Function of human Rh based on structure of RhCG at 2.1 A

Abstract

In humans, NH(3) transport across cell membranes is facilitated by the Rh (rhesus) family of proteins. Human Rh C glycoprotein (RhCG) forms a trimeric complex that plays an essential role in ammonia excretion and renal pH regulation. The X-ray crystallographic structure of human RhCG, determined at 2.1 A resolution, reveals the mechanism of ammonia transport. Each monomer contains 12 transmembrane helices, one more than in the bacterial homologs. Reconstituted into proteoliposomes, RhCG conducts NH(3) to raise internal pH. Models of the erythrocyte Rh complex based on our RhCG structure suggest that the erythrocytic Rh complex is composed of stochastically assembled heterotrimers of RhAG, RhD, and RhCE.

Fig. 1.

Molecular structure of RhCG. (A) Cytoplasmic view of the RhCG with monomer in cartoon representation and complete symmetry-generated biological molecule as ribbon. Threefold symmetry axis indicated by ▴, and • indicates the channel position of each monomer. Transmembrane helices are progressively colored blue to red, indicating succession from N to C terminus. (B) Cytoplasmic molecular surface of RhCG colored by electrostatic potential (19) reveals channel apertures surrounded by negative charge (red) with positive charge (blue) at the periphery. (C and D) Representation of A and B, respectively, rotated 90° in membrane (gray) cross-section with cytoplasmic surface up.

Fig. 2.

The “M0 lock” in RhCG. (A) Cartoon representation of RhCG rendered in PyMol (20). The side chains of Q19 on M0 and Q101 on M2 are shown as stick representation colored by atom type. The hydrogen bonding between the side chains are indicted by dashed lines. (B) Closer view of the M0 lock with all side chains displayed as sticks and colored by atom type (C: white; O: red; N: blue; S: yellow).

Fig. 3.

RhCG NH₃ channel and shunt. Partially transparent surface generated by HOLLOW (22) of the channel, voids, and shunt. Select side chains that compose this surface are displayed as sticks. Water molecules within the channel surface displayed as red spheres. All atoms colored by atom type with carbons in white except for the shunt with carbons in green.

Fig. 4.

Channel NH₃ transport in proteoliposomes. (A) Relative vesicular pH change indicated by CF fluorescence for RhCG at protein to lipid ratio 1∶90 by weight (open blue triangles) and 1∶45 (closed blue triangles) demonstrated protein dependent NH₃ permeability relative to empty liposomes (black squares) and a control protein YaaH (red diamonds). (B) Proteoliposomes from the same sample preparations after addition of 275 mM sucrose at t = 0 were monitored for transport of water resulting in decreased vesicular volume, increased CF concentration, and subsequent self-quenching.

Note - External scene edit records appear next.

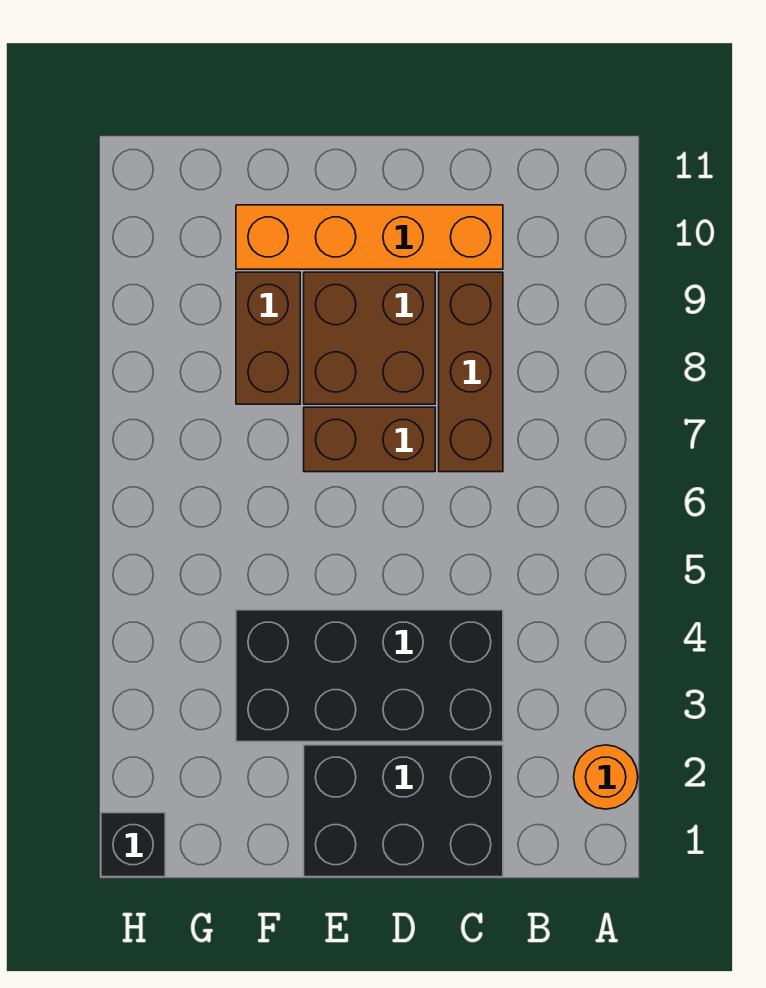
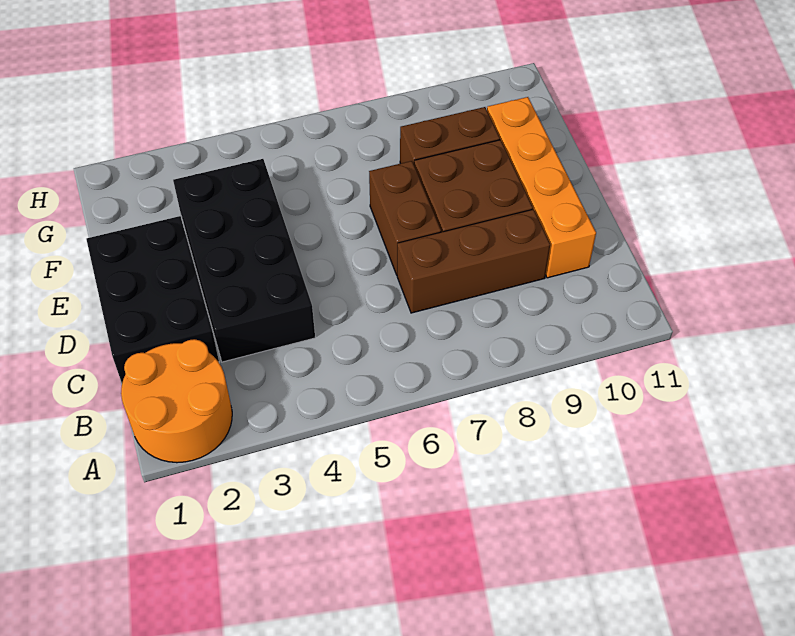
orange round brick A2 level 1 -> orange round brick A1:B2 level 1
black brick H1 level 1 -> none

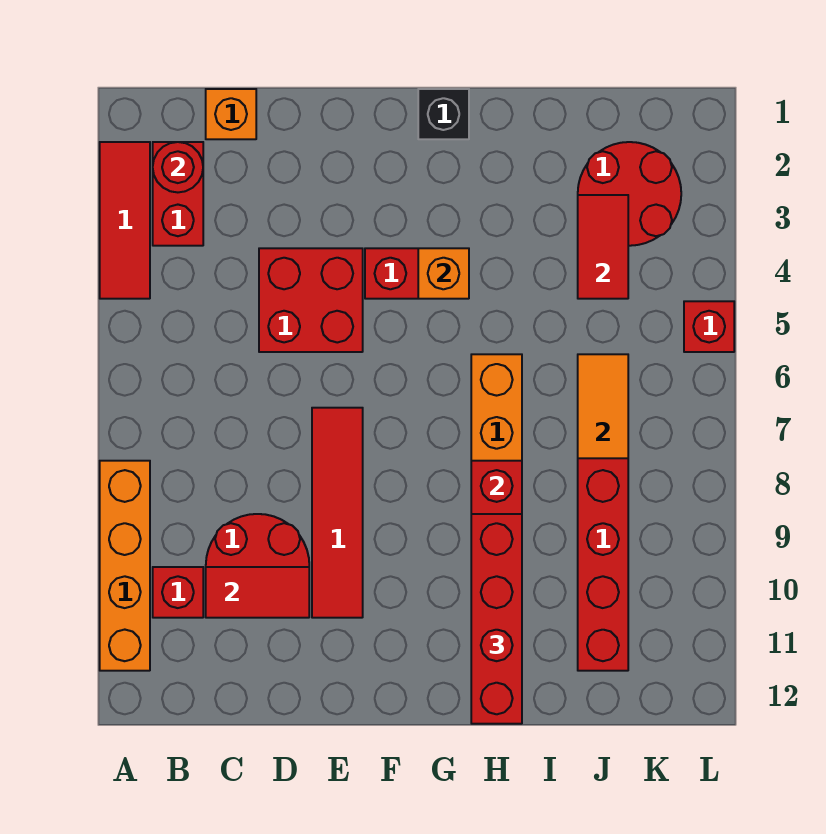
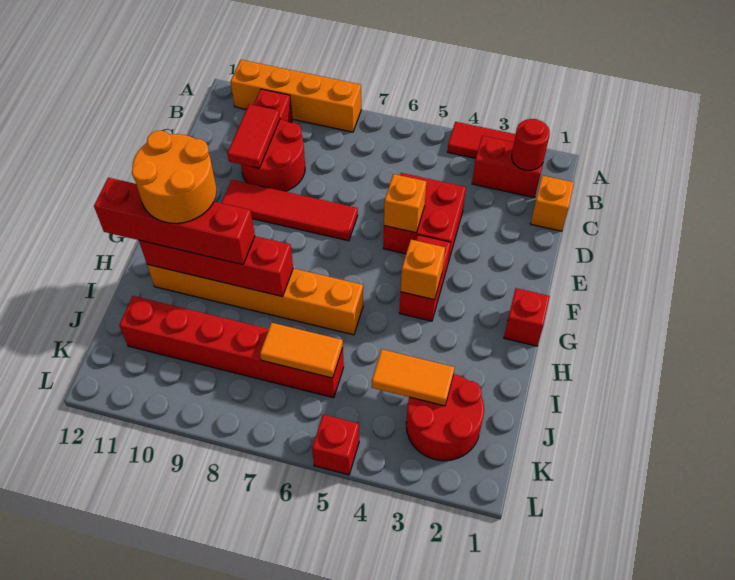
none -> orange brick E5 level 2
black brick G1 level 1 -> red brick G1 level 1
none -> orange round brick G10:H11 level 4
red tile J3:J4 level 2 -> orange tile J3:J4 level 2

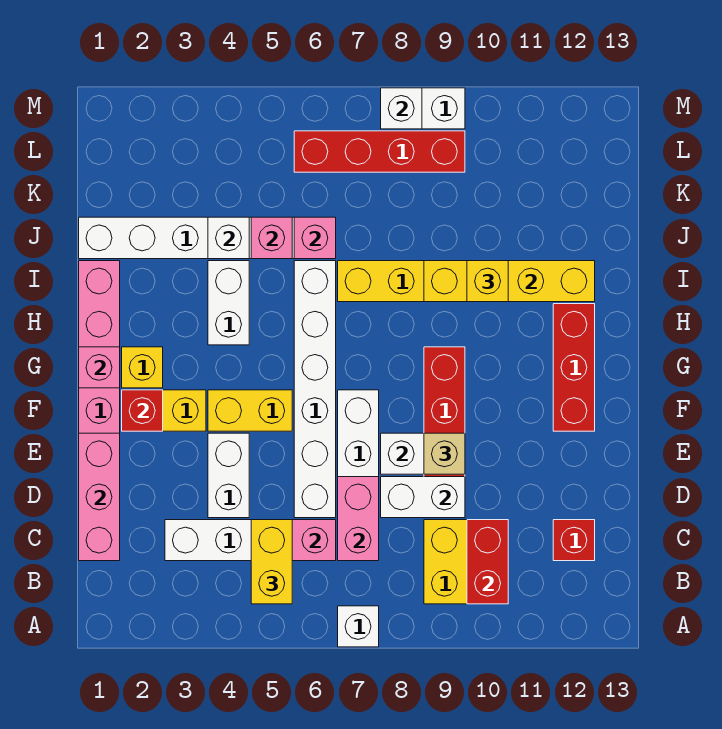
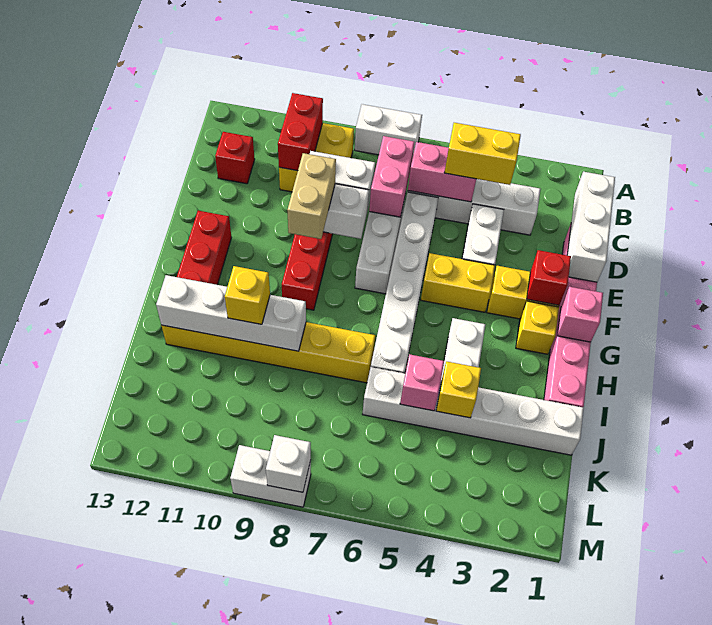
white brick A7 level 1 -> white brick A7:A8 level 1
yellow brick B5:C5 level 3 -> yellow brick C4:C5 level 3
pink brick C1:E1 level 2 -> white brick C1:E1 level 2
tan brick E9 level 3 -> tan brick E9:F9 level 3
yellow brick I9:I12 level 2 -> white brick I9:I12 level 2
white brick J4 level 2 -> yellow brick J4 level 2
pink brick J6 level 2 -> none
red brick L6:L9 level 1 -> none

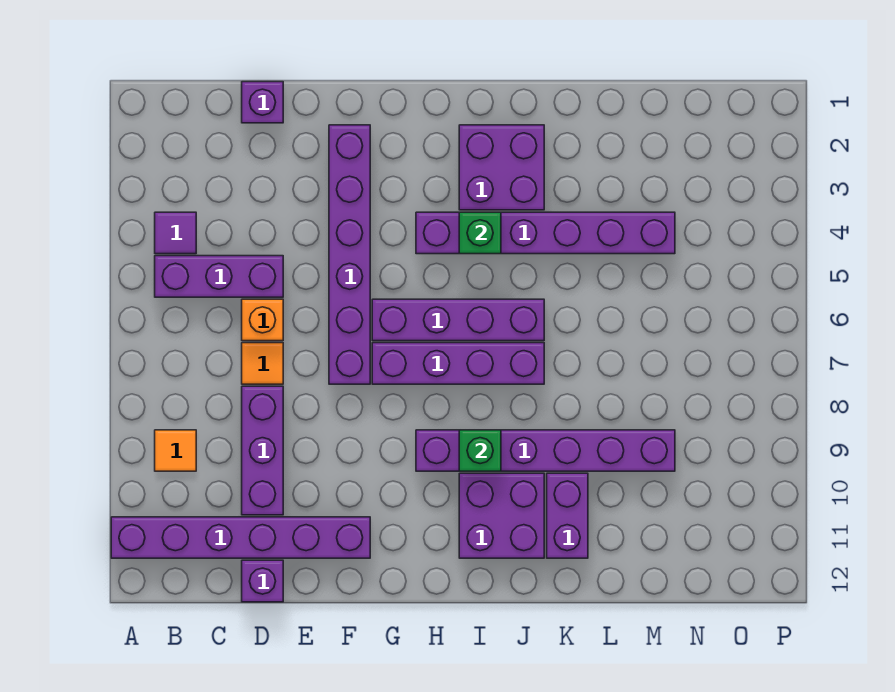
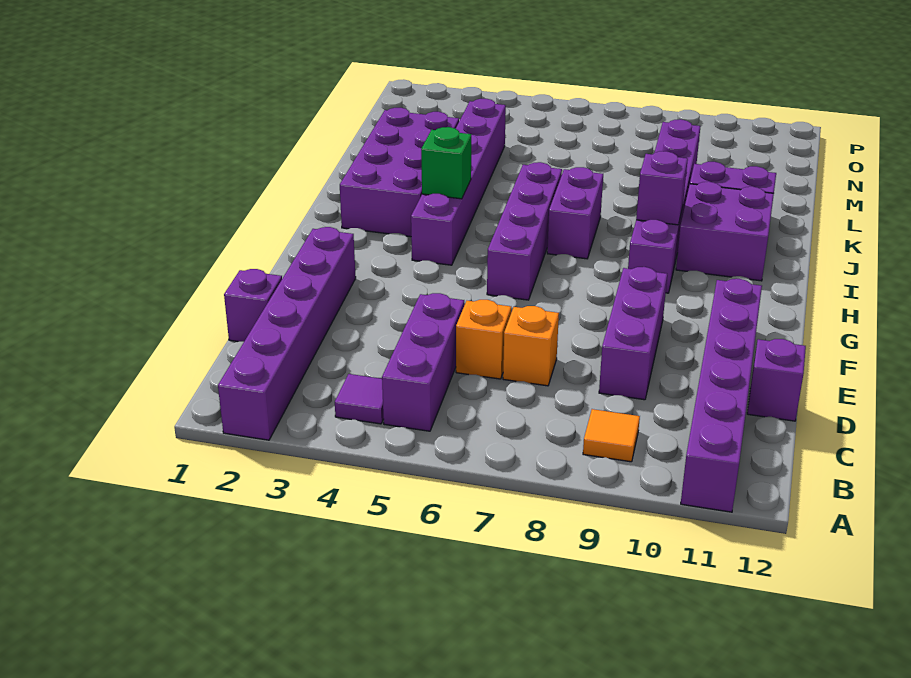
orange tile D7 level 1 -> orange brick D7 level 1
purple brick D8:D10 level 1 -> purple brick D9:F9 level 1
purple brick F2:F7 level 1 -> purple brick A2:F2 level 1
purple brick G7:J7 level 1 -> purple brick I7:J7 level 1
purple brick I2:J3 level 1 -> purple brick I2:L3 level 1
green brick I9 level 2 -> purple brick I9 level 2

Data displayed for the exponential fluorescence decay after lag time to reach self-quenching concentration and exponential fit (black lines).

Fig. 5.

Phenylalanine gate and polar cluster P3. The partially transparent channel surface and nearby void surfaces are displayed to reveal the waters with observed electron density in the molecular structure. The side chains of Phe gate and P3 residues are shown as sticks colored by atom type. The P3 cluster for each monomer (structure model in white) involves Y254 from the adjacent monomer (labeled with * and in blue).

Fig. 6.

Proposed mechanism of acid/ammonium balance in the epithelium of the acid-secreting renal intercalated cells. Channels and pumps are indicated as tubes through the membrane. Substrates are indicated as atomic models. The net flow of respective substrates and diffusion through the membrane are indicated by arrows. Figure is based on the proposed epithelial model for acid-secreting intercalated cells (7, 47, 48).